Industry plays such a considerable role in the movement of modern society that -- from any point of view -- one cannot make any exact calculation without accounting for its influence; and this influence is not at all that which you have believed you can assign to it. The science that seeks the connections between industrial life and the maxims that can be extracted from it reveals that there is more contrary to [than in favor of] the principle of the concentration of power. The tendency of political economy is to only see the political organism as a necessary mechanism, but also a very costly one, of which one must simplify the motives, and to reduce the role of the government to such elementary functions that its greatest disadvantage is perhaps the destruction of its prestige. Industry is the natural enemy of revolution, because, without social order, it perishes and the vital movement of modern peoples stops along with it. It cannot do without liberty, because it only lives through the manifestations of liberty; and -- remark this well -- liberties in matters of industry necessarily engender political liberties,[6] so well in fact that one can say that the people who are the most advanced in industry are also the most advanced in liberty. Forget about India and China, which live under the blind destiny of absolute monarchy, and cast your eyes on Europe and you will see.

"You have again used the word despotism." So, Machiavelli: you, whose somber genius has so profoundly assimilated all the subterranean passages, all the occult combinations, all the artifices of the law and government, with the aid of which one can chain the movements of the people's arms and their thoughts; you, who scorn mankind; you, who dream for it the terrible dominations of the East; you, whose political doctrines are borrowed from the frightening theories of Indian mythology -- please tell me, I entreat you, how will you organize despotism among the peoples for whom public rights essentially rest upon liberty and for whom morality and religion develop all movement in the same direction; among the Christian nations that live through commerce and industry; in the States whose political bodies are confronted by the publicity of the press, which throws floods of light into the most obscure corners of power?
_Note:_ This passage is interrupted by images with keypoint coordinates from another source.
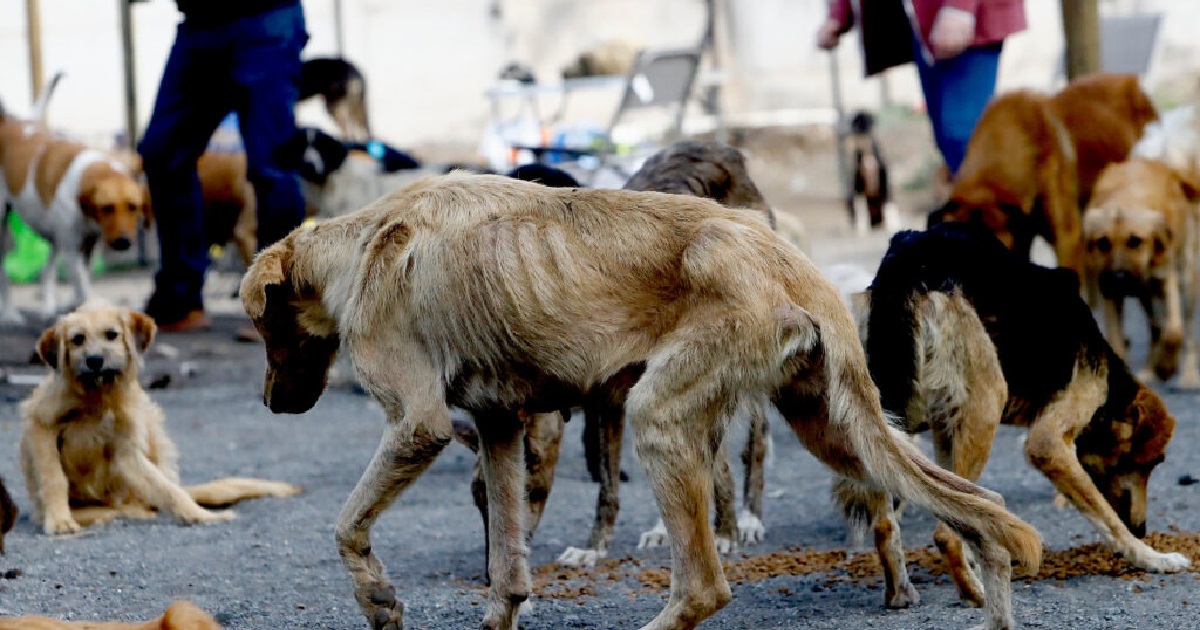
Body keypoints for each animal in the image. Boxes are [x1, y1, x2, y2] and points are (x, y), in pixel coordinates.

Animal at [0, 103, 147, 324]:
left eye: (133, 207)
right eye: (106, 207)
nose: (123, 242)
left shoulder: (86, 245)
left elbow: (81, 283)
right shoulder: (71, 250)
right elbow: (83, 288)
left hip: (56, 238)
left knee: (47, 270)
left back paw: (48, 308)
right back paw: (10, 315)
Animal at [19, 297, 302, 532]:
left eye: (112, 335)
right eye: (77, 339)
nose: (95, 360)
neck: (97, 397)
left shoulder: (125, 449)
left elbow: (166, 488)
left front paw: (199, 514)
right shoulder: (40, 427)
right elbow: (54, 477)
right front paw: (59, 520)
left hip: (152, 428)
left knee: (152, 495)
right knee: (115, 509)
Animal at [241, 170, 1041, 628]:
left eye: (257, 323)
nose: (271, 403)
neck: (362, 238)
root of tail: (784, 256)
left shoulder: (418, 425)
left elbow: (347, 526)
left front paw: (377, 599)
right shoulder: (501, 428)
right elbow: (507, 570)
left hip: (660, 414)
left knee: (704, 589)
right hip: (833, 424)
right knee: (979, 508)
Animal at [854, 222, 1180, 614]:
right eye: (1152, 463)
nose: (1143, 528)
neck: (1111, 388)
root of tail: (907, 262)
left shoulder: (945, 430)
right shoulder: (1048, 444)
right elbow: (1109, 519)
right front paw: (1151, 556)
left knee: (886, 525)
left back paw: (901, 593)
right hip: (986, 405)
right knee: (944, 533)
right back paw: (977, 593)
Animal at [1080, 156, 1200, 388]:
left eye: (1135, 241)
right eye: (1103, 242)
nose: (1118, 279)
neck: (1126, 196)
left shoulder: (1166, 277)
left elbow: (1174, 331)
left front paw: (1167, 368)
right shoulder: (1109, 292)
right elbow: (1117, 341)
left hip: (1186, 279)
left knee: (1187, 330)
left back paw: (1188, 375)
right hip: (1145, 296)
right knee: (1155, 327)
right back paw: (1149, 369)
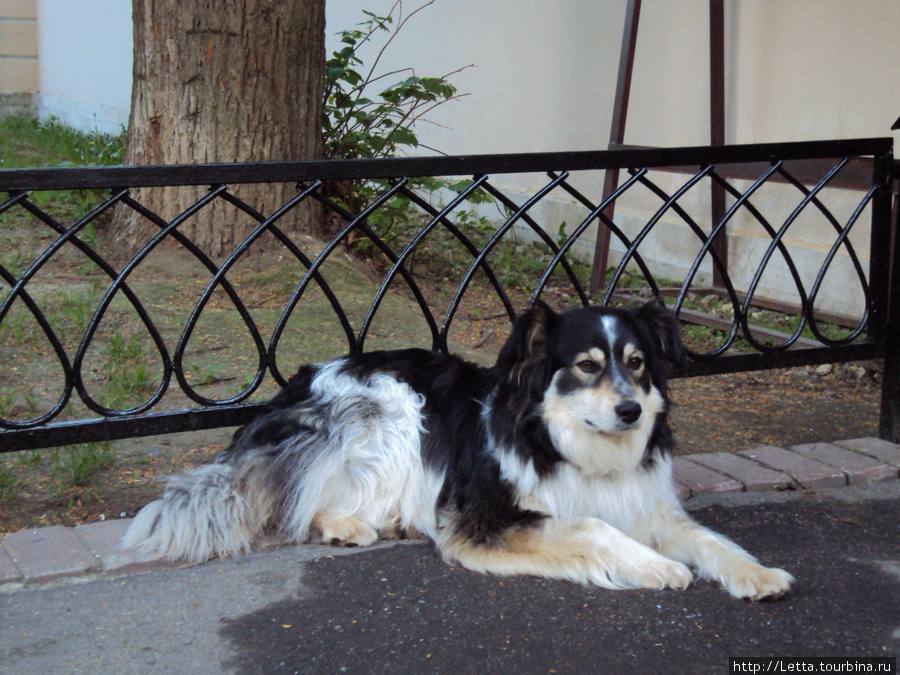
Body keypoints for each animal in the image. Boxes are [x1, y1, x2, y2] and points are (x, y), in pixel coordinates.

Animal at [123, 302, 792, 604]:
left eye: (637, 364)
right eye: (585, 366)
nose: (630, 411)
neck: (570, 447)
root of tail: (291, 389)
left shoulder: (650, 506)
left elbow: (710, 539)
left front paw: (758, 573)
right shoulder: (486, 515)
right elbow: (594, 528)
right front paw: (657, 567)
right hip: (389, 417)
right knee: (298, 500)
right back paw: (346, 525)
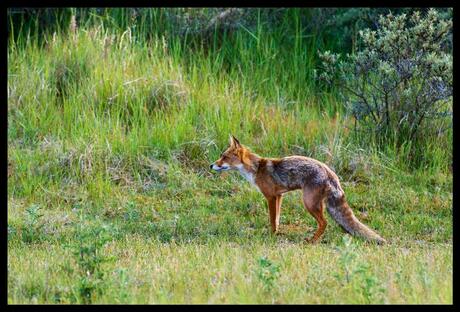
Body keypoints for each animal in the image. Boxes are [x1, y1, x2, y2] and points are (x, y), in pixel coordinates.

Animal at [210, 135, 386, 245]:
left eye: (223, 157)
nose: (211, 165)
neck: (257, 169)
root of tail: (330, 172)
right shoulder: (279, 196)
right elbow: (277, 219)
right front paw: (277, 232)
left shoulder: (270, 197)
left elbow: (272, 220)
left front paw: (271, 235)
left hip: (309, 203)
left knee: (324, 223)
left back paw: (312, 241)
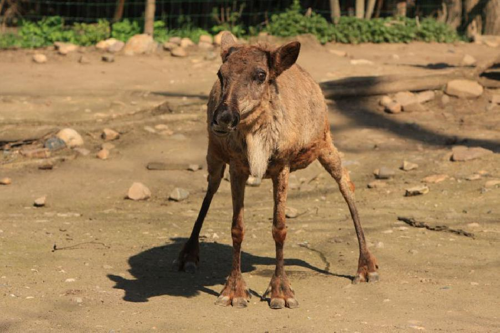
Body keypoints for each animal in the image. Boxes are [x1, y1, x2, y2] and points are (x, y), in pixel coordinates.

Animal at [176, 32, 378, 308]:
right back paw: (188, 254)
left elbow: (280, 228)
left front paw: (281, 291)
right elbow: (237, 228)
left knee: (346, 183)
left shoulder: (283, 164)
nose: (223, 117)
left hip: (325, 141)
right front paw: (234, 290)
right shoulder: (236, 165)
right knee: (210, 188)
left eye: (261, 74)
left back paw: (366, 265)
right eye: (220, 73)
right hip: (214, 152)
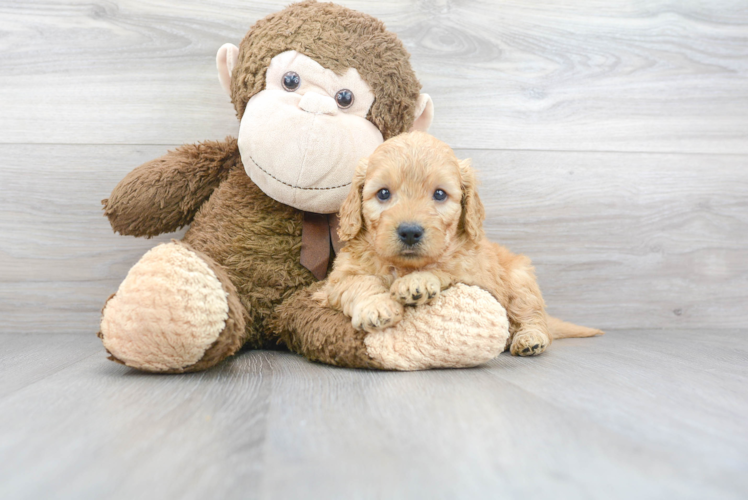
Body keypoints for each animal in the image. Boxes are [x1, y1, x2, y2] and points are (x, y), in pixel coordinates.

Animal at [314, 129, 600, 356]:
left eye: (440, 194)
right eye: (383, 193)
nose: (410, 232)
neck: (404, 266)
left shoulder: (476, 278)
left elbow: (444, 271)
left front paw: (417, 282)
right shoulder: (338, 278)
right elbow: (359, 283)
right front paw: (377, 306)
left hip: (521, 280)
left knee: (533, 316)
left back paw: (531, 338)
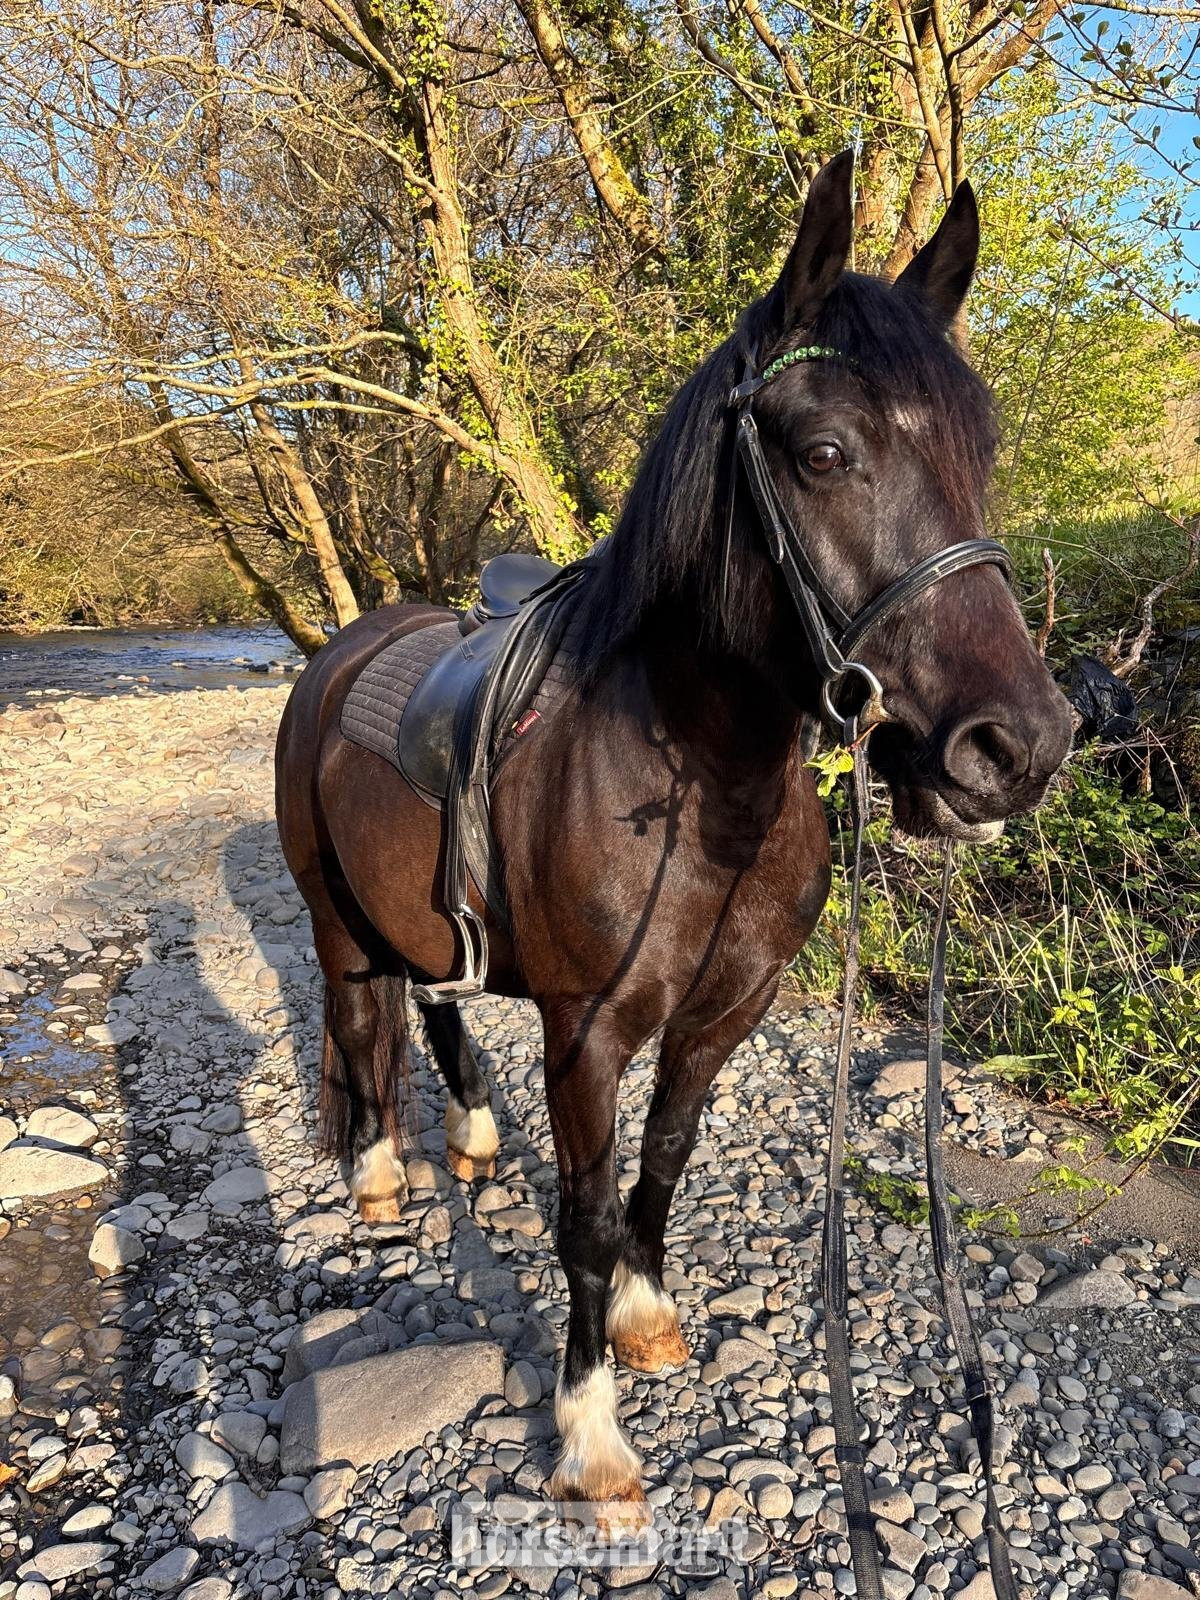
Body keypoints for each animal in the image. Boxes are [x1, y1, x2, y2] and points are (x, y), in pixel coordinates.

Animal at [274, 151, 1072, 1517]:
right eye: (823, 451)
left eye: (984, 453)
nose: (1017, 747)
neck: (702, 790)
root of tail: (341, 652)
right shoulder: (588, 1036)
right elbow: (586, 1216)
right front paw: (591, 1433)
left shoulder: (721, 1013)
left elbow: (664, 1162)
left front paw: (646, 1320)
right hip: (336, 918)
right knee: (360, 1018)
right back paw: (379, 1175)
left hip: (421, 915)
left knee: (429, 1005)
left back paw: (471, 1140)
Appeal to all the resources of your powerful imagination, search and invent; and if you resolve this problem, I will declare with you that the modern spirit is vanquished.

Machiavelli: Be careful: you give me an easy score; I will take you at your word.

Montesquieu: Do so, I entreat you.

Machiavelli: I will not fail.

Montesquieu: In several hours, we will be separated. These regions are not known to you; follow me through the detours that I will make with you along this somber path; for several hours we can still avoid the reflux of shadows that you see there below.

[1] Latin for "By me kings reign." Proverbs 8:15. Note that this differs from Machiavelli's next remark, which claims it means "God makes the kings."

[2] Joseph de Maistre (1753-1821), a lawyer, diplomat, writer and philosopher.

[3] Author's note: Spirit of the Laws, Book XXXI, Chapter IV. [Translator's note: this citation is incorrect. The correct citation is Book XXXI, Chapter XVI.]

[4] In a work published in 1961, Christopher Hill referred to the period from 1603 to 1714 in England as "the century of revolution." In "Outlines of a Critique of Political Economy" (1843) Frederick Engels called the 18th century the "century of revolution." But, of course, the 19th century was also a "century of revolution," especially in France.

[5] A remark that directly confronts the central thesis of the Protocols of the Elders of Zion, which is that modern capitalist society is essentially Jewish and/or a Jewish creation. One mentions this, of course, because the Protocols were in part a plagiarism of Joly's Dialogue in Hell.

[6] This, of course, is an ideology that continues to this very day: post-USSR Russia and contemporary China will supposedly become "democratic" if free enterprise capitalism is introduced there.

(Translated from the French by NOT BORED! Novemer 2007. All footnotes by the translator, except where noted.)